= TASK TO CARRY OUT =
Among the records, find the lines that hold the string "Gobierno" and return them.

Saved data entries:
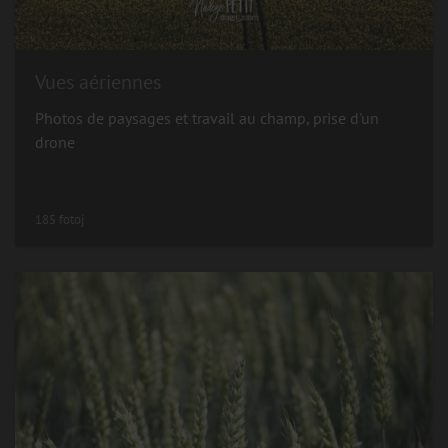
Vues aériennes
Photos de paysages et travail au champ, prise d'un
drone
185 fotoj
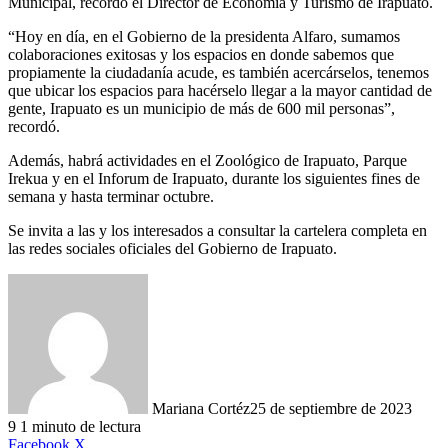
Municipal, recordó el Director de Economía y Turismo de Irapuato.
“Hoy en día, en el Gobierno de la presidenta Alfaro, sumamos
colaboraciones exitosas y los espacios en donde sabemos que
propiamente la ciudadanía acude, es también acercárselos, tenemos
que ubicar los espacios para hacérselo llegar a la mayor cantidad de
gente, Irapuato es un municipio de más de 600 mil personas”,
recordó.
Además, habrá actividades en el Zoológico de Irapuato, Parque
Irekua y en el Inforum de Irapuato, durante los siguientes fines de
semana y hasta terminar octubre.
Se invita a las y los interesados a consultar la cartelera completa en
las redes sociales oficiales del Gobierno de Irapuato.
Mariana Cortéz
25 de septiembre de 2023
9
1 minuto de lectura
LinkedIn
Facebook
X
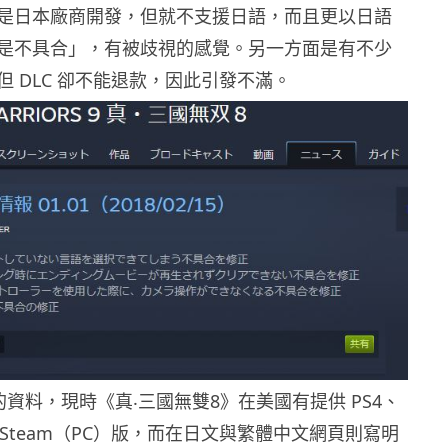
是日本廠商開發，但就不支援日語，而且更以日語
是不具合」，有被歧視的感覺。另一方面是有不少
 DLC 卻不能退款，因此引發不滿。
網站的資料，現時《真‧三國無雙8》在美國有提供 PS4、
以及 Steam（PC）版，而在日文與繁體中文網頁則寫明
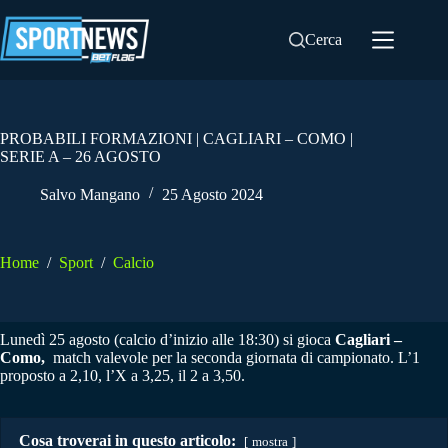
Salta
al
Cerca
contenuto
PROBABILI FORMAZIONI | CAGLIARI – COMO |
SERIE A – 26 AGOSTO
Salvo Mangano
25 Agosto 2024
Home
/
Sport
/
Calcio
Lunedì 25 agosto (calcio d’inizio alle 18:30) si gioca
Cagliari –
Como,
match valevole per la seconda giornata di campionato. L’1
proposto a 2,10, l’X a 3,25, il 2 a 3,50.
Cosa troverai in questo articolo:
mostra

==

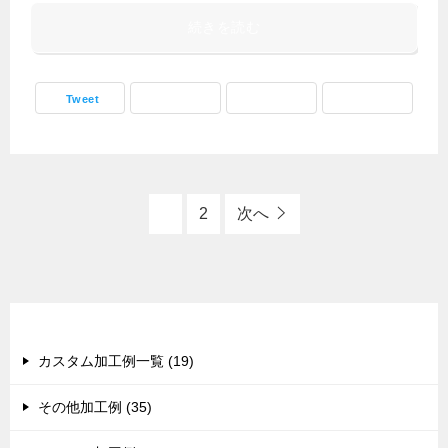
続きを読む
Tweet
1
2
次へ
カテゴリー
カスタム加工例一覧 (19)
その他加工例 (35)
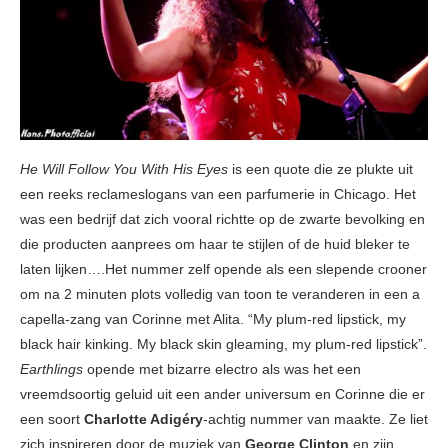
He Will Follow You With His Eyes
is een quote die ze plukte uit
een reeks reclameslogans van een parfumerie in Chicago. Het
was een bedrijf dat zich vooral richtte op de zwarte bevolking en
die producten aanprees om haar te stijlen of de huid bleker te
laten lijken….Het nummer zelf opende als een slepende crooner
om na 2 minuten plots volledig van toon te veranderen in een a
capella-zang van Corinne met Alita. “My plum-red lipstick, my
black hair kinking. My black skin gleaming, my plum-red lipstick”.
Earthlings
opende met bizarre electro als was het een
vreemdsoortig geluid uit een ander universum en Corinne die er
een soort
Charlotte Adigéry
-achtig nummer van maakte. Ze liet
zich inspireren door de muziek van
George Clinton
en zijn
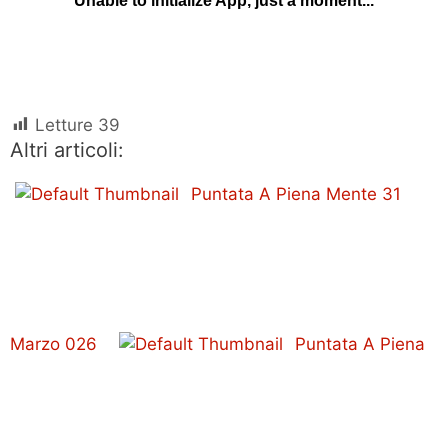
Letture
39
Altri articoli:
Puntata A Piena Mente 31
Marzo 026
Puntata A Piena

= ANSWER TO THIS TASK =
“Hoy en día, en el Gobierno de la presidenta Alfaro, sumamos
las redes sociales oficiales del Gobierno de Irapuato.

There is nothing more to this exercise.